**ASSIGNED TASK A**. In the ICAWC 2008 post about Anne-Marie Wordley's talk, where does she usually make her home?
**ASSIGNED TASK B**. Write out the ICAWC 2008 post about Anne-Marie Wordley's talk from "2:10: Anne-Marie begins" to "and future direction.".
**ASSIGNED TASK C**. Write the next part of the ICAWC 2008 post about Anne-Marie Wordley's talk, picking up after its final sentence.

**TEXT**.
-- Opening Marker --

Thursday, 30 October 2008
ICAWC 2008 Presentation: Human-Animal Interaction: PhD Research Findings - Anne-Marie Wordley
Previous presentation: Animals as Therapy in Human Health - Alexandra More
It's almost time for everyone to shuffle back in after a yummy lunch and more than a bit of informal networking. They're in for a treat when they return, hearing from Anne-Marie Wordley, our most far-flung delegate, who usually makes her home in Adelaide, South Australia! With degrees in Journalism and Psychology, Anne-Marie has channelled her love of animals into a PhD research project investigating the relationships we have with companion animals and conduction a trial of an Animal Assisted Therapy programme for people with Dementia. She's presenting some of her findings here.
2:10: Anne-Marie begins with thanks to people who have assisted with her research, including Alzheimer's Australia. She will outline her method, preliminary findings, and future direction.
Anne-Marie's study has built on previous research by adding longer term observations and a control group where the dog was taken out of the equation and the differences compared.

-- Closing Marker --

[Collected data]
-- Opening Marker --

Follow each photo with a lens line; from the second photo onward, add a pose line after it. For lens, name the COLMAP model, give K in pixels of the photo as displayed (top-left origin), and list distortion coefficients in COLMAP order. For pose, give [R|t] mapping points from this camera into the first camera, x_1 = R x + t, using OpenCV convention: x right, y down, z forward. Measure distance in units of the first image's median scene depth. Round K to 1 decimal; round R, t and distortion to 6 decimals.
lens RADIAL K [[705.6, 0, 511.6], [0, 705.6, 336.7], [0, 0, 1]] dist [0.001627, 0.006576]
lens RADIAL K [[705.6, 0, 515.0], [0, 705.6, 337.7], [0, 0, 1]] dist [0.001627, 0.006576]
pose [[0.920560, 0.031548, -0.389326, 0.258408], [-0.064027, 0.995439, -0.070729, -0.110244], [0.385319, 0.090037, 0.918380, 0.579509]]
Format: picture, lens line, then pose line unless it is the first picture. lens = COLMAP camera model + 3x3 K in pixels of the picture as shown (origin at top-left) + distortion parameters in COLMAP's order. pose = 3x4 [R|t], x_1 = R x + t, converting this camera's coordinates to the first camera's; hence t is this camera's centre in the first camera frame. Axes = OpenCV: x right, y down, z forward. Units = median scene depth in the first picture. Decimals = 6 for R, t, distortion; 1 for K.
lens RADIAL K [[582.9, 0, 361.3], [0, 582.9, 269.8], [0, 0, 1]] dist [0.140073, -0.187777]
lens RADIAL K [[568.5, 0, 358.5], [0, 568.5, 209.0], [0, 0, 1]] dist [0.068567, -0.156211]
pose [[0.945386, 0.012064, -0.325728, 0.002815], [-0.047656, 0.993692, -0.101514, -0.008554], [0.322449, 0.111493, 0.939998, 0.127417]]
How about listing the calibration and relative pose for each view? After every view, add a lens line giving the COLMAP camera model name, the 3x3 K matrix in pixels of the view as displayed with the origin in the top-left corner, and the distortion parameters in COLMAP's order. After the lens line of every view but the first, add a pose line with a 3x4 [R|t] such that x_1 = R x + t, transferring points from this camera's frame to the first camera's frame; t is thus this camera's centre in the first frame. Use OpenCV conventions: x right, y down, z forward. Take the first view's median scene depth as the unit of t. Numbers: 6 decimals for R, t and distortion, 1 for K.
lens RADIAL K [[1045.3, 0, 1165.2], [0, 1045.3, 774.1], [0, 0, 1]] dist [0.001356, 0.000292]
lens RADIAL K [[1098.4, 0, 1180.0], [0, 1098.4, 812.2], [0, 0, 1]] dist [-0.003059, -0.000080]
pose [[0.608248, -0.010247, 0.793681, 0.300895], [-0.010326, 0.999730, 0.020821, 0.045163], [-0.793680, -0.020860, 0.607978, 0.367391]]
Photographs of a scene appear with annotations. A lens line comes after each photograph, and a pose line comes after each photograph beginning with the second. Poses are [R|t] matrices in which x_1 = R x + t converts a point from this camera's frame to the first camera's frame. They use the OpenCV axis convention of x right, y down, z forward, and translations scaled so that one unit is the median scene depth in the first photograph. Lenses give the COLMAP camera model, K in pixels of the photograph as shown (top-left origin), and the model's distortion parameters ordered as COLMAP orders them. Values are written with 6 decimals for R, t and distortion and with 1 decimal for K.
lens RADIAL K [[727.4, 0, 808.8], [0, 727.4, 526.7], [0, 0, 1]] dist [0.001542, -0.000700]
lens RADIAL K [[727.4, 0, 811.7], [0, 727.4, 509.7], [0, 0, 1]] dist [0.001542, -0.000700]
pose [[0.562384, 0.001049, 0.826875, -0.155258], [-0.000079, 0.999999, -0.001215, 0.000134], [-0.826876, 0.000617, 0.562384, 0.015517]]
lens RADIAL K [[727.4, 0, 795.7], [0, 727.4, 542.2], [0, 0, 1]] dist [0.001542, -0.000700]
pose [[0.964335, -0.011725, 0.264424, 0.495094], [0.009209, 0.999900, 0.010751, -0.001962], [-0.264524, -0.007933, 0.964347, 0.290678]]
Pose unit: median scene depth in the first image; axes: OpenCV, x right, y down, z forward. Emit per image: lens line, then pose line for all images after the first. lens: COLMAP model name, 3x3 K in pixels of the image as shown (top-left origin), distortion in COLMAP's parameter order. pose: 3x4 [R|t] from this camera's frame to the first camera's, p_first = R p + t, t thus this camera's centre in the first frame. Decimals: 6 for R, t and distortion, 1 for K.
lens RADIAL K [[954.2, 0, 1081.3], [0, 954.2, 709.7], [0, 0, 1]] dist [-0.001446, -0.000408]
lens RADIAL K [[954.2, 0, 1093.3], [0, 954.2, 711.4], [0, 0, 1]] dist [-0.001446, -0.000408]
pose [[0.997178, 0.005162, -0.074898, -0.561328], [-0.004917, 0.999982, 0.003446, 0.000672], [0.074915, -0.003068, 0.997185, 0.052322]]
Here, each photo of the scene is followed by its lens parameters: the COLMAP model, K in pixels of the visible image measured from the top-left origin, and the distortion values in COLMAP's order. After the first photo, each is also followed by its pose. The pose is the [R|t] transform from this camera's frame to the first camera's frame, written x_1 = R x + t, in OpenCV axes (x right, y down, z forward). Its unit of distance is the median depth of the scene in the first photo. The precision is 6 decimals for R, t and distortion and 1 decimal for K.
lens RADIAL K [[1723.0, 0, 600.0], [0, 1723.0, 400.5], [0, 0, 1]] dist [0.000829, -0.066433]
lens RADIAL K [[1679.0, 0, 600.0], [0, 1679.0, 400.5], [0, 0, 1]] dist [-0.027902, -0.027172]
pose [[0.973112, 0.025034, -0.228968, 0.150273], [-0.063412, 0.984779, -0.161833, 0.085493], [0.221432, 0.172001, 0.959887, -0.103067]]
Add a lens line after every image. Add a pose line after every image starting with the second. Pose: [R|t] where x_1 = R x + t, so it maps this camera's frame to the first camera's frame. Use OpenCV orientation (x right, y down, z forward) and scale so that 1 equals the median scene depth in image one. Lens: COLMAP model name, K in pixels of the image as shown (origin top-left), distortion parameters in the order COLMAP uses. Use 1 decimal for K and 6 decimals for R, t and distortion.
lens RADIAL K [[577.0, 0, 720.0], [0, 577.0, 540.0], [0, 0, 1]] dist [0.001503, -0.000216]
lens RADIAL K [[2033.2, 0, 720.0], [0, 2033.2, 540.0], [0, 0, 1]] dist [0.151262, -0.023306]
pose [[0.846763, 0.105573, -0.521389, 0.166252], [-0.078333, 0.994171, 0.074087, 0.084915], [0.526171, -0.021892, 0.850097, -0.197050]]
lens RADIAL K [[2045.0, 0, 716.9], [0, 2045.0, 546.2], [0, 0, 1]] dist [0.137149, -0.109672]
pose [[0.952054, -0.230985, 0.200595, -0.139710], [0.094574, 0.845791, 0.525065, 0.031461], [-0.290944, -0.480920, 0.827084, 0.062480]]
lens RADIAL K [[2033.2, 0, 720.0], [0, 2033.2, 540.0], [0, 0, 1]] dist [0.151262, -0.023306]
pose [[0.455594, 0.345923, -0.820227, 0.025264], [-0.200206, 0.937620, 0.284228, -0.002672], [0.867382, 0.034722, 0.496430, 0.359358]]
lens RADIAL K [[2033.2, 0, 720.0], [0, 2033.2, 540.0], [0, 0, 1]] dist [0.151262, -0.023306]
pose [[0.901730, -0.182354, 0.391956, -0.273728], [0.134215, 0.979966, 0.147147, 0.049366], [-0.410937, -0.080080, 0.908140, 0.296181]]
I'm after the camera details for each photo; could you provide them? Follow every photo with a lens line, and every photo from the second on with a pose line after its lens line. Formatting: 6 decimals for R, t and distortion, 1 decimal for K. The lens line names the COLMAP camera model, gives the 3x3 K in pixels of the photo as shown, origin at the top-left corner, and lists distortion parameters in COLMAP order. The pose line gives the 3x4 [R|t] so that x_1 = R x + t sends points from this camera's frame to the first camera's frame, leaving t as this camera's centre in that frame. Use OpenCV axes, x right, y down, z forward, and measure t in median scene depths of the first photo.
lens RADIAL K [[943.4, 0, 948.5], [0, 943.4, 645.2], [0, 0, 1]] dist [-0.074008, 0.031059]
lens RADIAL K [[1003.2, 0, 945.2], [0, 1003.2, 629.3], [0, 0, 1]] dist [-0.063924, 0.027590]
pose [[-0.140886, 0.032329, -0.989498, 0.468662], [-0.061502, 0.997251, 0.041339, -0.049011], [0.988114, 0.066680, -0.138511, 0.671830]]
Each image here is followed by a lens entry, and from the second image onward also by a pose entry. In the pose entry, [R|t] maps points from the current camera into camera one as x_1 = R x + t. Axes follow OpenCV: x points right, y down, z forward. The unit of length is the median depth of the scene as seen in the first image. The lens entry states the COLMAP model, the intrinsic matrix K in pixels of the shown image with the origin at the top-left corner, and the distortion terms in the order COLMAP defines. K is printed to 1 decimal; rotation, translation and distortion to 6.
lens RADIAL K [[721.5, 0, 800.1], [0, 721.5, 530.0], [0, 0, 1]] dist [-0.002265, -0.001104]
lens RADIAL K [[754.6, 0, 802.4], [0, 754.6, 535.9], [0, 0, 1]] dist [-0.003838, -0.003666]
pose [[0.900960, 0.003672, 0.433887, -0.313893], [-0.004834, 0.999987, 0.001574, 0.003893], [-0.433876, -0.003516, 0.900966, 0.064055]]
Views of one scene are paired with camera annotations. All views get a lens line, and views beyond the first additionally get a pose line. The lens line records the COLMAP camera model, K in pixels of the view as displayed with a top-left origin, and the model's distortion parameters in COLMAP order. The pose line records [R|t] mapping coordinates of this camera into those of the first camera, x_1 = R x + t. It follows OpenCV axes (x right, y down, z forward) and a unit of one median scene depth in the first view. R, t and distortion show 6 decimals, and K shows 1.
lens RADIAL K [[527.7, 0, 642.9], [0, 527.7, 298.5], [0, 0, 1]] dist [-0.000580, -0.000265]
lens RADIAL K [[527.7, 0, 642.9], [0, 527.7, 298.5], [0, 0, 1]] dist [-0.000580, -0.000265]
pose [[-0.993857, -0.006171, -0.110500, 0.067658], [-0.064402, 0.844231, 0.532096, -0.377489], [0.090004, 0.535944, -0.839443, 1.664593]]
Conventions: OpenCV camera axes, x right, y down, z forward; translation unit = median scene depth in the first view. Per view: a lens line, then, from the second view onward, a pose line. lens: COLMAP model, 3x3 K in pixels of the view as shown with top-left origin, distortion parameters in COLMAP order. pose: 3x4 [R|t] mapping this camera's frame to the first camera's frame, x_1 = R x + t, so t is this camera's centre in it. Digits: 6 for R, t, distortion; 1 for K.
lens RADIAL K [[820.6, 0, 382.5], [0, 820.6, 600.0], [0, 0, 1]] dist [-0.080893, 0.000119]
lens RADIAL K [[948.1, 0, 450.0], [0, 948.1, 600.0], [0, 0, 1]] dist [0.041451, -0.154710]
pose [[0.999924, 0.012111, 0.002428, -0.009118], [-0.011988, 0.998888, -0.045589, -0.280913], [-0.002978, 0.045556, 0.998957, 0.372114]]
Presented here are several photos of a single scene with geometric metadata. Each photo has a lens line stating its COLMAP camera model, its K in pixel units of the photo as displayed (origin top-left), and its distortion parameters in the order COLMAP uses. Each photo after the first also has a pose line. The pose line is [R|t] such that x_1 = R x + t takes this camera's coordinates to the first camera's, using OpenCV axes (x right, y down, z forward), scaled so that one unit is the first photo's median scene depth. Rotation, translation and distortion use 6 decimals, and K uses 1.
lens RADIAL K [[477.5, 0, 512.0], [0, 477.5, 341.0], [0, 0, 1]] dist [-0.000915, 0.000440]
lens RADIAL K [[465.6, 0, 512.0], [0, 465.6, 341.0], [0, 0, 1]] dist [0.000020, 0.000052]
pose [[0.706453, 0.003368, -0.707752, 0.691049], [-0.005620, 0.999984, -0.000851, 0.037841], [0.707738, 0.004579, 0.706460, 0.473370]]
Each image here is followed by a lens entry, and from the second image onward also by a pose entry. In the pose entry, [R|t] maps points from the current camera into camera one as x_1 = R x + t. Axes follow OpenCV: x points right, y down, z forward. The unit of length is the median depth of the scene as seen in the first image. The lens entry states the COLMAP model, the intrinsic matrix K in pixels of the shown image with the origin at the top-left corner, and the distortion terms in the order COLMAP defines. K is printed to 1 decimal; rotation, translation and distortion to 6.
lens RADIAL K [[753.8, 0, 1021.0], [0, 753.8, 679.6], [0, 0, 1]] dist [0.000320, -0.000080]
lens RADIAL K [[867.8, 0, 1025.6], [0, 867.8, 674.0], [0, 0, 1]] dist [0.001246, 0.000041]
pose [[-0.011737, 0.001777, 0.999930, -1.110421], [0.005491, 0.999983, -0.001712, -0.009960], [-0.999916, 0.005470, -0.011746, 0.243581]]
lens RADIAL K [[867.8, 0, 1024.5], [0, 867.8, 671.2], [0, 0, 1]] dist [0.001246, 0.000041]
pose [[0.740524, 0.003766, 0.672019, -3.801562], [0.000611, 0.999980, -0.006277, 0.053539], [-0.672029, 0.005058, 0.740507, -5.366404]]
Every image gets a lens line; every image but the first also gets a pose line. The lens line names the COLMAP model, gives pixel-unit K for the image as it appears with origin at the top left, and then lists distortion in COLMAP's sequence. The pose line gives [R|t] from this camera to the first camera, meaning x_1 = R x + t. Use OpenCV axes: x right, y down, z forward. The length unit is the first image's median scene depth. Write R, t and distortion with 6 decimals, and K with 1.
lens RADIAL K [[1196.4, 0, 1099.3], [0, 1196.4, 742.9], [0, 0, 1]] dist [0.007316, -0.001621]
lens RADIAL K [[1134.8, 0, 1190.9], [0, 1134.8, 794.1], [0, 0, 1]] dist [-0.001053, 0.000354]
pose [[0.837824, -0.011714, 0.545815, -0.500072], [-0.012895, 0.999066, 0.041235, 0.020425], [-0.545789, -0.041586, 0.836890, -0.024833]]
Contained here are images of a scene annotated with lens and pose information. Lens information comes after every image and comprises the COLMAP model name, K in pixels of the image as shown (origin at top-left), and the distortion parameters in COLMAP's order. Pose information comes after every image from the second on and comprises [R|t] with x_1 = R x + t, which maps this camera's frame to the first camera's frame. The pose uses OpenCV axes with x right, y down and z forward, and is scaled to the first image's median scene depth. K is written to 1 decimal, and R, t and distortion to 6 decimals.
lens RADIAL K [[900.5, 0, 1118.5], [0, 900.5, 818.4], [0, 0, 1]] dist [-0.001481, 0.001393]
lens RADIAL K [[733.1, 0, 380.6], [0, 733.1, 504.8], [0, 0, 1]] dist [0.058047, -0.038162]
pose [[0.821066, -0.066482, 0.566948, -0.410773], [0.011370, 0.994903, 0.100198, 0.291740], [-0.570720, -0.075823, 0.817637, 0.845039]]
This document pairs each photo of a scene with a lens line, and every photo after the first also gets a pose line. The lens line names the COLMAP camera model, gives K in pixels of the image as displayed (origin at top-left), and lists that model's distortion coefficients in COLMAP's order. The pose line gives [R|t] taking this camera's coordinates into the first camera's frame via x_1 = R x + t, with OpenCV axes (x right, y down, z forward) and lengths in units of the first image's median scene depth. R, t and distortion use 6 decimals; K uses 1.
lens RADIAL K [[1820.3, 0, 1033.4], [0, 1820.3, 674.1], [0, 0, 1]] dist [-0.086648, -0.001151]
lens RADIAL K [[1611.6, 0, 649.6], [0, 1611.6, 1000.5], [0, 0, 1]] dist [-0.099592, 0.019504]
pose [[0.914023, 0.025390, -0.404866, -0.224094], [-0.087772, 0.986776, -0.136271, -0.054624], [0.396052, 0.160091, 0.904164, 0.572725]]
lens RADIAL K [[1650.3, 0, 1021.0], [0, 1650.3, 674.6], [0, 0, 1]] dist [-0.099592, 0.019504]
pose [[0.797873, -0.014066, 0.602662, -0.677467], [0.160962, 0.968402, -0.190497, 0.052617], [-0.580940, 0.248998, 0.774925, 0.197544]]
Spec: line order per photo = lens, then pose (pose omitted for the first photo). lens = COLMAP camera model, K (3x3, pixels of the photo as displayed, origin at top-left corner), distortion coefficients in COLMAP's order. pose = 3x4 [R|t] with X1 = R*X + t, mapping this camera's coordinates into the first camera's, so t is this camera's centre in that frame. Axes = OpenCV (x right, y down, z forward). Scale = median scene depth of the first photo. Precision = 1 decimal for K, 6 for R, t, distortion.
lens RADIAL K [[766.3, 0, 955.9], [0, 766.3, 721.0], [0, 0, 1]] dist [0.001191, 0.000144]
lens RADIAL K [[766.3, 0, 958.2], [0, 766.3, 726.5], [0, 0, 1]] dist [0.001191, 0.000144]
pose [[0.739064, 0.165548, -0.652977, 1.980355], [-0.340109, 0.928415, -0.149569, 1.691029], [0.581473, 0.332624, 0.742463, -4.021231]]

-- Closing Marker --

**TASK OUTPUT A**. Adelaide, South Australia

**TASK OUTPUT B**.
2:10: Anne-Marie begins with thanks to people who have assisted with her research, including Alzheimer's Australia. She will outline her method, preliminary findings, and future direction.

**TASK OUTPUT C**.
2:15: Exploratory interviews of nursing home residents covered the benefits of pets and the feelings surrounding giving them up when going into care. The themes were recurrent: people felt a greater sense of company, love and responsibility around their pets.
Weeks 1-4 covered the baseline, then weeks 5-10 were intervention - introducing the dogs - and finally weeks 11-16 were follow up, taking the dogs away and comparing results. The sessions comprised of twice-weekly one hour group meetings. Some were also room visits for residents with limited mobility. The dogs were assessed for temperament and suitability, and the residents were able to pat and interact with the dog as the handler walked them around. There were also chair-side visits, where dogs jumped up on chairs to be within the reach of residents who could not bend to stroke them.
The Revised Memory and Behaviour Problems Checklist contained a list of observations that had to be made. The nursing home staff completed the chacklists at the end of each week and each session.
2:20: Results showed that not only were social interactions improved and memory loss and disruption reduced when the dogs were there, but that quite a lot of the progress was maintained after the dogs were removed from the situation (although they slightly increased, it was not at all back to baseline levels). In the control group there was either little difference or deterioration.
The findings are preliminary and are the results of a limited study conducted with a small sample in one nursing home. There are hopes to expand the studies and the aims are that no healthy companion animal should be destroyed for want of a home. Anne-Marie has already been to visit one organisation which rehomes retired Greyhounds to nursing homes as therapy animals.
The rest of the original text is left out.